The gremlins inside Random.org must have been in a good mood today because they decided to produce the first power number in the young history of our Four Topps study. As long time collectors know, only the cream of the crop are tabbed (normally) for the century number cards, i.e. 100, 200, and so on. Perennial all-stars, future HOFers, record setters, etc.
Well, three of the four cards you're about to see fit into that illustrious mold. One of them does not. I think you'll be able to figure out which of the following is the ugly duckling, so to speak.
So, without further delay, TWTTC presents four years of card No. 700...
Hmm. Through the completion of the 1986 campaign, Dave Bergman never hit more than 7 homers or produced over 44 RBIs in a single season, spanning 12 years. Ladies and gentleman, card #700 from 1987 Topps. Hey, Stat Man: Batted .231 in 65 games for Detroit during the '86 season.
Now THAT'S more like it! One of the greatest third basemen of all-time, a batting champ, a World Series winner...you name it. This is the type of guy who deserves a card number like 700. Factor in the sweet baby blue Royals uniform, and you've got one of the best cards from the '88 set.

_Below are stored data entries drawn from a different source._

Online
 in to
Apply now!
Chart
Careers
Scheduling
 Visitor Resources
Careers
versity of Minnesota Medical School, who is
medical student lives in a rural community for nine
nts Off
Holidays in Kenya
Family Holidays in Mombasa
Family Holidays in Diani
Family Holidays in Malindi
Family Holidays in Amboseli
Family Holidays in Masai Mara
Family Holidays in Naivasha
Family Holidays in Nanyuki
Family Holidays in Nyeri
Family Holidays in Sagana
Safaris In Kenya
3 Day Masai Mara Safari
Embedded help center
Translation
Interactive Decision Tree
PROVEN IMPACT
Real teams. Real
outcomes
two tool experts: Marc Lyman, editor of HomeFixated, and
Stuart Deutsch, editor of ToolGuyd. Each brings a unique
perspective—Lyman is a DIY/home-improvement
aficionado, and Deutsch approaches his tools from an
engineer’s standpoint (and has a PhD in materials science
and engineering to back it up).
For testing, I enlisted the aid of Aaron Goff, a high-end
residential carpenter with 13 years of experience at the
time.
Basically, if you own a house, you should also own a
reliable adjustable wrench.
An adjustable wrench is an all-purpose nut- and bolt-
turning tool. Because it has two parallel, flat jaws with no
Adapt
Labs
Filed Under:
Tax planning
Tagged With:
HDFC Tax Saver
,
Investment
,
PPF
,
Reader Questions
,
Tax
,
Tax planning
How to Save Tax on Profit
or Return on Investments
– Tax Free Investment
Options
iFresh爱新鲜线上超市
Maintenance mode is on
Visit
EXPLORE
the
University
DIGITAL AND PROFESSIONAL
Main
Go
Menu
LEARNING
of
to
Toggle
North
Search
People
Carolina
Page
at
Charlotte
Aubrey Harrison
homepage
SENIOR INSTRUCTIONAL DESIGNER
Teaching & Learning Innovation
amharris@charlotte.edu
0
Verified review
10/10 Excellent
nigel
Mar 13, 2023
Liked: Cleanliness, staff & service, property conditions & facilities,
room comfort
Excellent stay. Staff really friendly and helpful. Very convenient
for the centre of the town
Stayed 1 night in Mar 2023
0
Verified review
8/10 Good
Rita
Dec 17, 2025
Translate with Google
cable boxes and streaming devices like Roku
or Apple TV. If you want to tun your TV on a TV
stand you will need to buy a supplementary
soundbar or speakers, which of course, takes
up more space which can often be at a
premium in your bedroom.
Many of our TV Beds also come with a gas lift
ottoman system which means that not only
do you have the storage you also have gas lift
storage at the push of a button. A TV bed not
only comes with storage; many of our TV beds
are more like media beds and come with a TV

Hey, Stat Man: Batted .290 with 22 homers and 78 RBIs for Kansas City in 1987.
If you grew up during the '80s in the NY-metro area, you were either a Mets fan or you worshipped Don Mattingly. I fell into the former category, of course, but I still vividly remember getting this card as a nine year old and being awed by it. Hey, Stat Man: Whacked five homers and drove in 20 runs during a sizzling July '88.
Hall-of-Famer Kirby Puckett was a hittin' machine for the Twins during the late '80s and into the '90s. Absolutely a no-brainer pick for one of the glamorous few century card numbers. I especially love the color combo Topps cooked up for Twins cards in this set. Hey, Stat Man: Eclipsed the 200-hit mark for the fourth consecutive year with 215 in 1989.
And the Winner Is: A case could easily be made for any of the non-Bergman cards above, but the dugout shot of the bat-brandishing Mattingly makes the '89 card of the Yankee first baseman one of the iconic pieces of the junk wax era. An admittedly easy pick for a '89 Topps junkie like myself.